Development of Classic
: Did you want to change anything during the Classic development?
: We look at things and think "we could do that so much better now," but at some point it's dangerous to start substituting our modern judgments for how things were back then because we're changing the experience and our mission really is to recreate something that has been lost to the sands of time. Otherwise, it's a piece of gaming history. It's the origin of World of Warcraft's story, and some of us said internally joking "it belongs to a museum." We wanted to create that thing, we wanted to memorialize and immortalize it, and we can't accomplish that by changing it.
: Do you plan to take some ideas from Classic development and apply them to live servers?
: One example that I can think of--let's take a look at how our code evolved. We removed the ability called "Eye of the Beast" from hunters and, as a result of several code changes, it was actually impossible to us to reinstate it in modern WoW-- it would be a tremendous amount of work. Well, to make Classic happen, we had to do most of that work. There are still some bugs to fix, but we actually think in the modern game, thanks to the work we've done to make "Eyes of the Beast" work again, there's no reason we can't give hunters that ability back in Battle for Azeroth, and that's like a small example of something.
: Do you plan to release cinematics for vanilla or remasters of original launch trailers?

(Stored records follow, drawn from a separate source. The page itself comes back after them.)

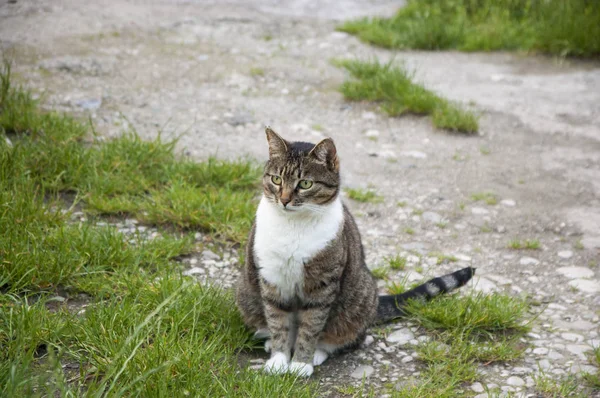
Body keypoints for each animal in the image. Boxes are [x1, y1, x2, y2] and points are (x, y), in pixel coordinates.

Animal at [234, 127, 474, 376]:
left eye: (305, 184)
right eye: (276, 179)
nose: (284, 200)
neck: (294, 226)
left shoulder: (322, 285)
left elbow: (311, 327)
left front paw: (301, 363)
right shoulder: (272, 278)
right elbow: (277, 320)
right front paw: (279, 359)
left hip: (358, 300)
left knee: (345, 337)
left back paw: (318, 353)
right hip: (245, 290)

: It's a really cool idea that might be fun to do one day. For Warcraft III: Reforged, we saw an updated cinematic. I think one of the things that's really an amazing testament to our cinematic artists at Blizzard is if you watch that 2004 original launch trailer it still holds up, it still looks fantastic, but that's the kind of things that would be really fun to do one day. I'm a mere developer so I can't speak for our cinematic artists, but I'm sure they would love to do it at some point too.